Records for the task Block Start

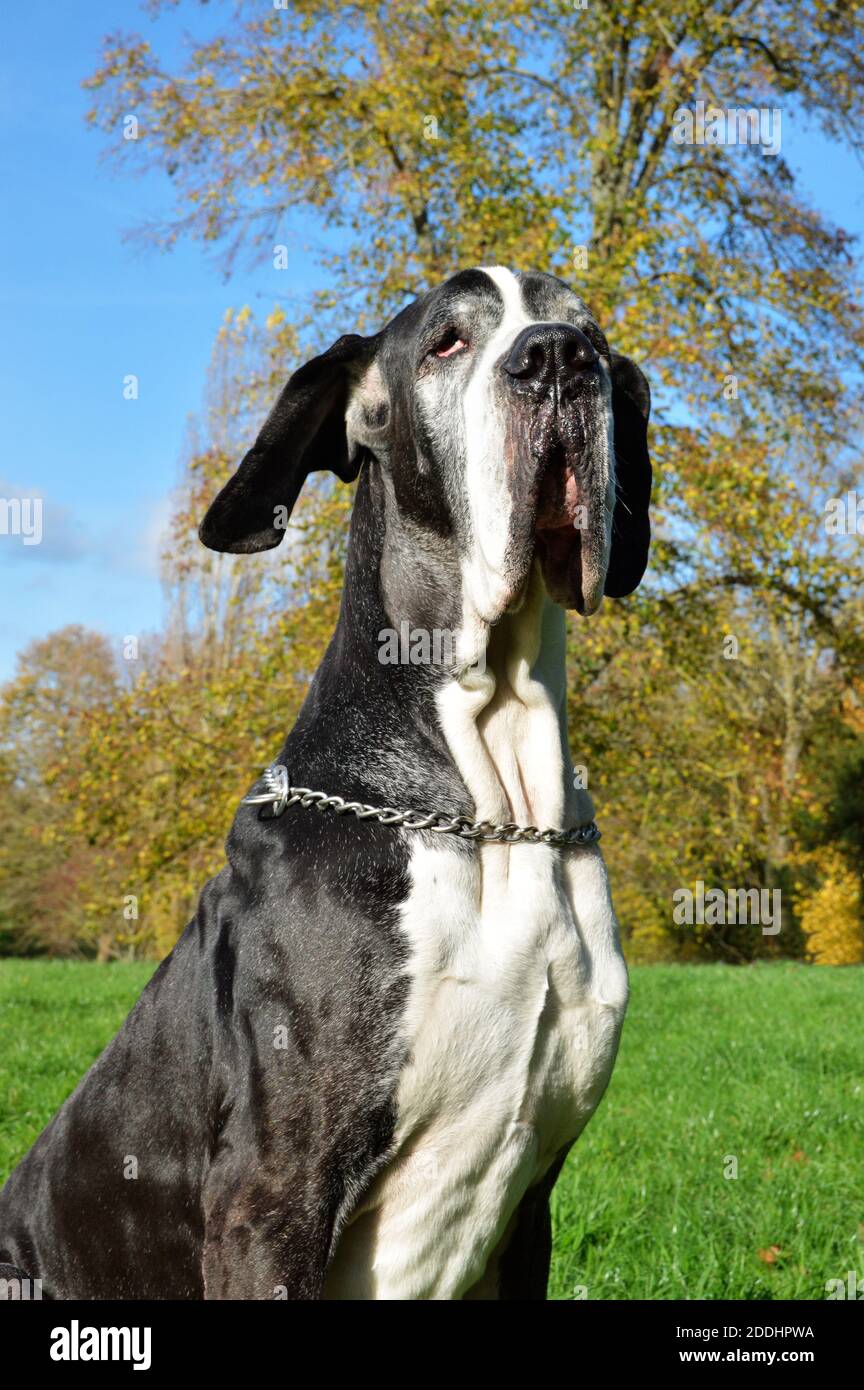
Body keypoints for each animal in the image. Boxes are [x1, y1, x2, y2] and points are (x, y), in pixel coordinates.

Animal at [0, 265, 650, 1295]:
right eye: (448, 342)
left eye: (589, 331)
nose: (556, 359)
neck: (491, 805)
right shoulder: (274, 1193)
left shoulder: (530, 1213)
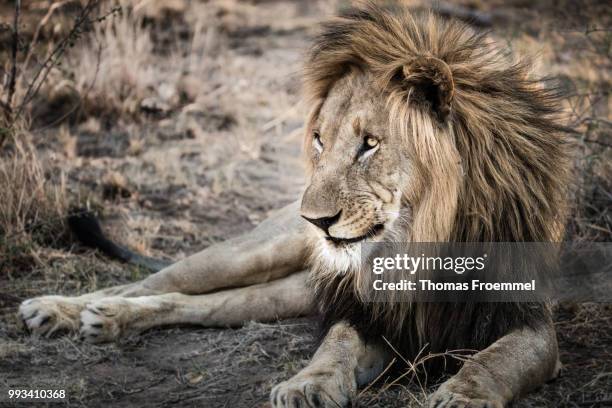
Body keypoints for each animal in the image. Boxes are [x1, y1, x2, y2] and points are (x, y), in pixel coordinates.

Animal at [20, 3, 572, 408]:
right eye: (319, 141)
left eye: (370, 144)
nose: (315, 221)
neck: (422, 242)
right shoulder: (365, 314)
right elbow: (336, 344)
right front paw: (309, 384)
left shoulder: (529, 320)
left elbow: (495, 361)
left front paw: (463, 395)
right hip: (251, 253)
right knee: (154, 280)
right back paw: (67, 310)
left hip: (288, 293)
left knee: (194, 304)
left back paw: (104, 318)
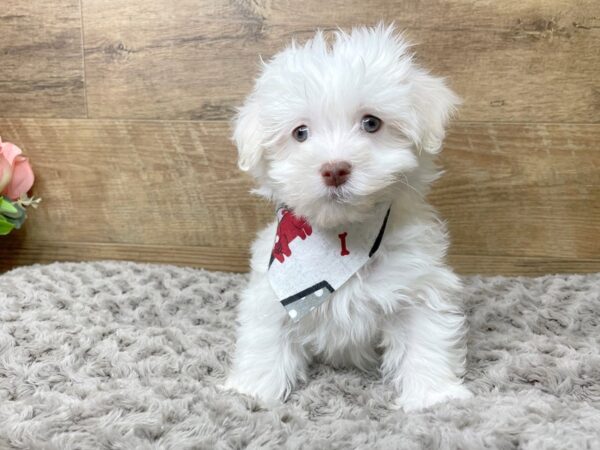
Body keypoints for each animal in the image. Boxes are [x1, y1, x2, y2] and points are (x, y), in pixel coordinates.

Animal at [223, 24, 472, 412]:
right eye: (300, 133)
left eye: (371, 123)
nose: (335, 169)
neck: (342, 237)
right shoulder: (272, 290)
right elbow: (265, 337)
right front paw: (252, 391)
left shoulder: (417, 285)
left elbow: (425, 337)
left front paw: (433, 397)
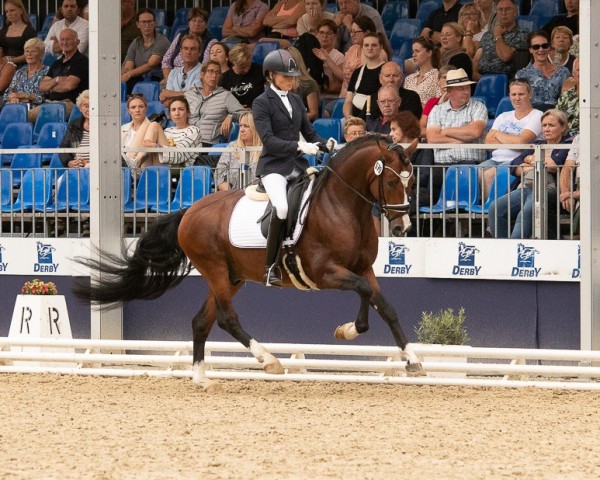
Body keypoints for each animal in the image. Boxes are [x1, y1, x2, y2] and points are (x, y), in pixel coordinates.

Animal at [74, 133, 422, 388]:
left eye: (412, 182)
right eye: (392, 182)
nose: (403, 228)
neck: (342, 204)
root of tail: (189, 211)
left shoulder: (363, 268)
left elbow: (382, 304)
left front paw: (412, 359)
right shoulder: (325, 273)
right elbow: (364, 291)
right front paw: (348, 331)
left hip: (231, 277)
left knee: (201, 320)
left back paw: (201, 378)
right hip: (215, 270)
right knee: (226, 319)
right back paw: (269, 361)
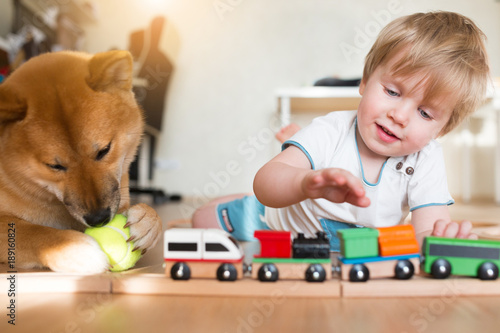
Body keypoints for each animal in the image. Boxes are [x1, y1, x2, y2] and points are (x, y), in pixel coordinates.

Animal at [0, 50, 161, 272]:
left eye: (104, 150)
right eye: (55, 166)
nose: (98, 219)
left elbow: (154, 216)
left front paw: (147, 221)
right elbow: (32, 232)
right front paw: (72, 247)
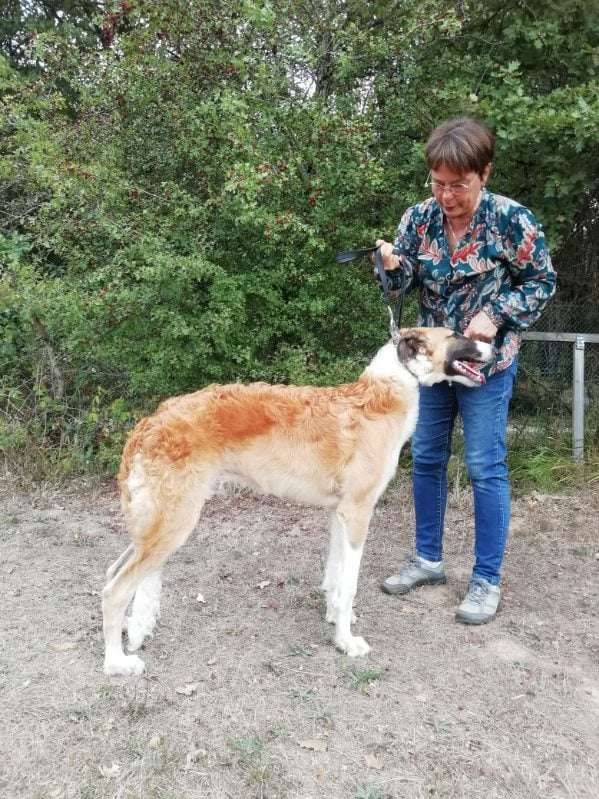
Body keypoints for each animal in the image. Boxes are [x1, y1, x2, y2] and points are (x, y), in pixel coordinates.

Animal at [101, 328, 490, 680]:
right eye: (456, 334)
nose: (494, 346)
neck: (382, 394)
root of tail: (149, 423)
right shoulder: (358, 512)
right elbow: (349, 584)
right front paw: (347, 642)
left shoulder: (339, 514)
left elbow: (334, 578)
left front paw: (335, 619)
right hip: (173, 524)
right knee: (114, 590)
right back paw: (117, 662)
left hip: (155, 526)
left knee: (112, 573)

Records for the task Block End
Records for the task Block Start

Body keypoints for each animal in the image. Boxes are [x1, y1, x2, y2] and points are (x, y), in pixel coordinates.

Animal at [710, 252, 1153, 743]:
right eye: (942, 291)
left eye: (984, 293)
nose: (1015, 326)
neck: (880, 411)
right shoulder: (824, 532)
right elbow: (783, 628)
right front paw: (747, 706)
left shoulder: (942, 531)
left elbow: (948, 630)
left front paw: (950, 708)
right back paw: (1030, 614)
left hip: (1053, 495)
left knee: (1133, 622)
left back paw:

Records for the task Block End

A word-for-word copy of the lines above from the one with "neck: (382, 394)" through the one with "left knee: (112, 573)", inclusive, is the only output wanted.

neck: (382, 394)
root of tail: (149, 423)
right shoulder: (358, 512)
right elbow: (349, 584)
right front paw: (347, 642)
left shoulder: (339, 514)
left elbow: (334, 578)
left front paw: (335, 619)
right hip: (173, 524)
right knee: (114, 590)
right back paw: (117, 662)
left hip: (155, 526)
left knee: (112, 573)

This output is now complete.